L’évocation de son parcours scolaire et universitaire par Péguy n’est en rien complaisante. L’École républicaine permit au boursier Péguy de bénéficier de la méritocratie et de l’élitisme républicains. En héritier des Lumières, il ne cesse de chérir une institution qui l’émancipe et qu’il prolonge dans l’entreprise des Cahiers de la Quinzaine. Il ne reviendra jamais sur ce jugement, se présentant à la fois comme « socialiste jeune homme » et comme « vieux républicain ». Dans son éloge de l’institution scolaire, il sait intégrer une analyse lucide des vicissitudes historiques de cette institution. Il ne la critique que pour mieux la valoriser. Ainsi, sur les questions scolaires, son herméneutique critique se fait prophétique, volontariste et mobilisatrice.

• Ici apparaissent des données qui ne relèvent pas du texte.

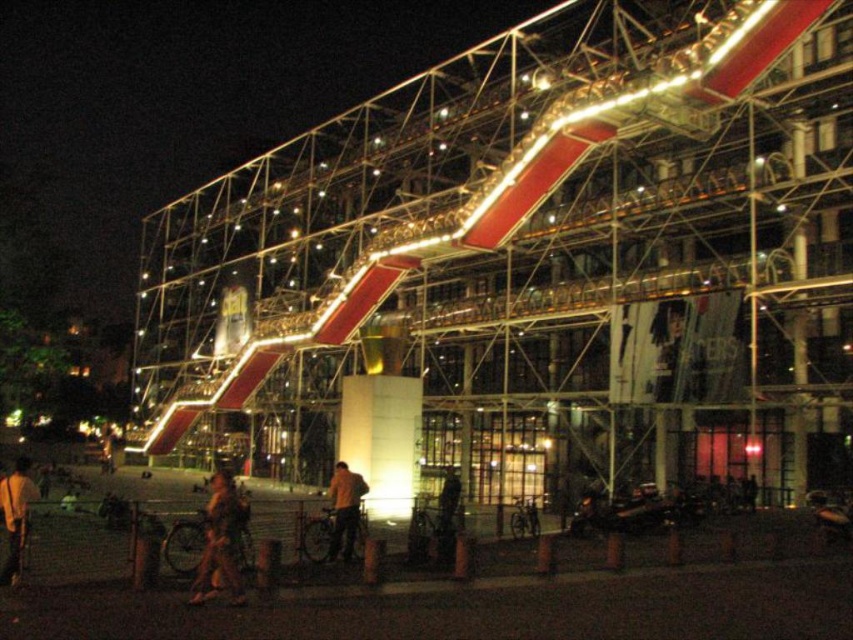
Question: Which point appears closest to the camera in this image?

Choices:
 (A) (332, 474)
 (B) (230, 524)

Answer: (B)

Question: Among these points, which one is nearest to the camera?

Choices:
 (A) (225, 548)
 (B) (334, 488)

Answer: (A)

Question: Observing the image, what is the correct spatial positioning of camouflage fabric jacket at lower center in reference to yellow fabric jacket at center?

Choices:
 (A) below
 (B) above

Answer: (A)

Question: Which object is farther from the camera taking this photo?

Choices:
 (A) yellow fabric jacket at center
 (B) camouflage fabric jacket at lower center

Answer: (A)

Question: Is camouflage fabric jacket at lower center to the right of yellow fabric jacket at center from the viewer's perspective?

Choices:
 (A) no
 (B) yes

Answer: (A)

Question: From the image, what is the correct spatial relationship of camouflage fabric jacket at lower center in relation to yellow fabric jacket at center?

Choices:
 (A) left
 (B) right

Answer: (A)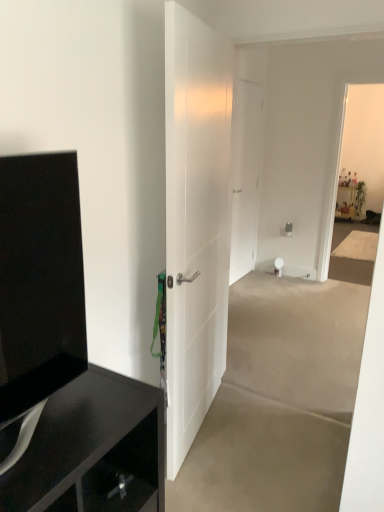
At what (x,y) coordinates should I click in order to perform the action: click on free space above black glossy cabinet at left (from a real-world perspective). Please return your answer as a coordinate pair (x, y). This screenshot has width=384, height=512. Looking at the image, I should click on (74, 412).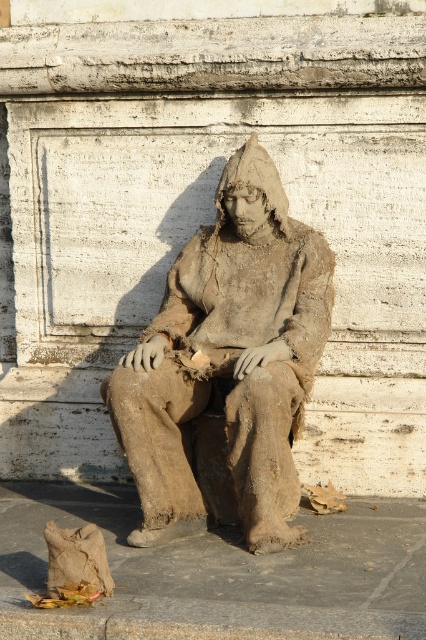
Question: Can you confirm if brown textured statue at center is bigger than brown fabric bag at lower left?

Choices:
 (A) no
 (B) yes

Answer: (B)

Question: Which point is closer to the camera taking this photo?

Choices:
 (A) (271, 444)
 (B) (379, 508)

Answer: (A)

Question: Is brown textured statue at center thinner than brown fabric bag at lower left?

Choices:
 (A) yes
 (B) no

Answer: (A)

Question: Which point appears farthest from the camera in this image?

Choices:
 (A) (236, 570)
 (B) (238, 196)

Answer: (B)

Question: Can you confirm if brown textured statue at center is positioned to the right of brown fabric bag at lower left?

Choices:
 (A) no
 (B) yes

Answer: (A)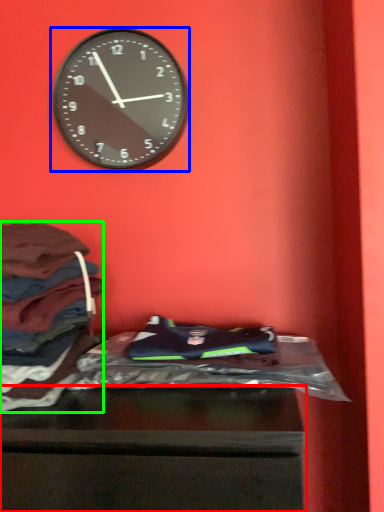
Question: Considering the real-world distances, which object is farthest from furniture (highlighted by a red box)? wall clock (highlighted by a blue box) or clothing (highlighted by a green box)?

Choices:
 (A) wall clock
 (B) clothing

Answer: (A)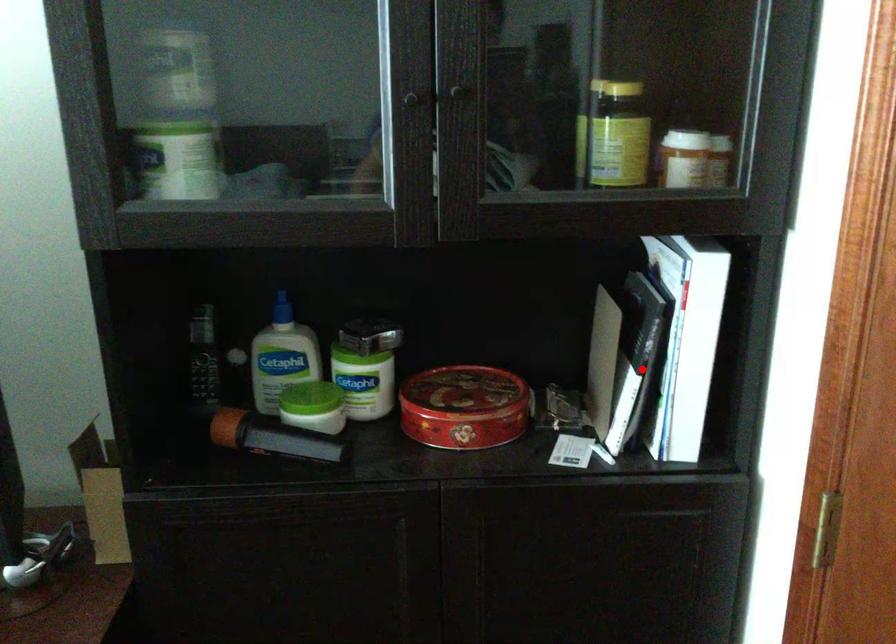
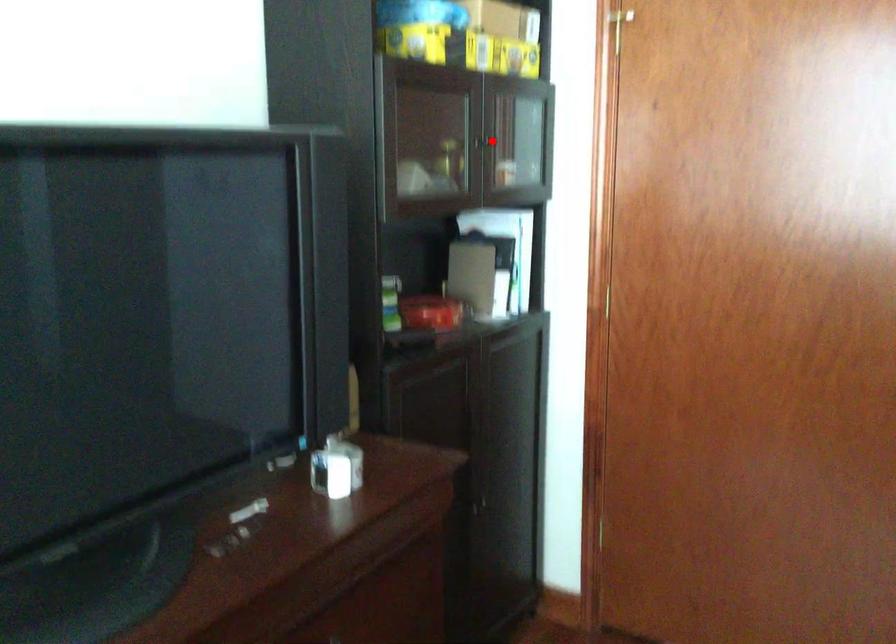
Looking at this image, I am providing you with two images of the same scene from different viewpoints. A red point is marked on the first image and another point is marked on the second image. Are the points marked in image1 and image2 representing the same 3D position?

No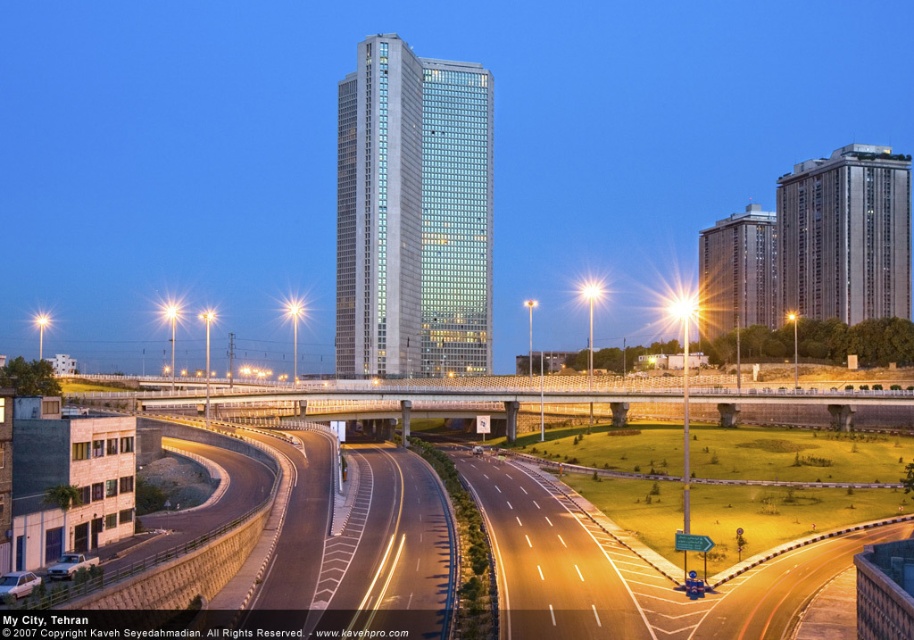
You are an architect evaluating the city layout. Based on the scene, which of the two buildings, the glassy concrete skyscraper at center or the sleek silver building at upper right, has a larger footprint in terms of width?

The glassy concrete skyscraper at center might be wider than sleek silver building at upper right, so it likely has a larger footprint in terms of width.

In the scene shown: You are a drone operator who needs to fly a drone from your current position to the glassy concrete skyscraper at center. The drone has a maximum flight range of 200 meters. Based on the scene, can the drone reach the skyscraper?

The distance between the glassy concrete skyscraper at center and the camera is 186.79 meters, which is within the drone operator maximum flight range of 200 meters. The drone can reach the skyscraper.

You are a city planner analyzing this urban layout. Which of the two buildings, the glassy concrete skyscraper at center or the sleek silver building at upper right, would require more space for its foundation based on their sizes?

Dès le 16 août 1902, il annonçait : « Il dépend de nous, dans la période vraiment grande où nous allons entrer, d’achever dans l’ordre intellectuel l’œuvre de la Révolution française, en fondant définitivement l’enseignement de la raison et de la liberté. Il n’y a aucune violence contre aucune croyance : c’est au contraire la libération de toutes les consciences et de tous les esprits appelés à se diriger eux-mêmes. [Ceux qui refuseraient] le mouvement d’émancipation commencé à peine […] condamneraient la France républicaine et la pensée humaine à une rechute dans les ténèbres » (Œuvres complètes en prose, édition de la Pléiade, vol.I, p. 1005).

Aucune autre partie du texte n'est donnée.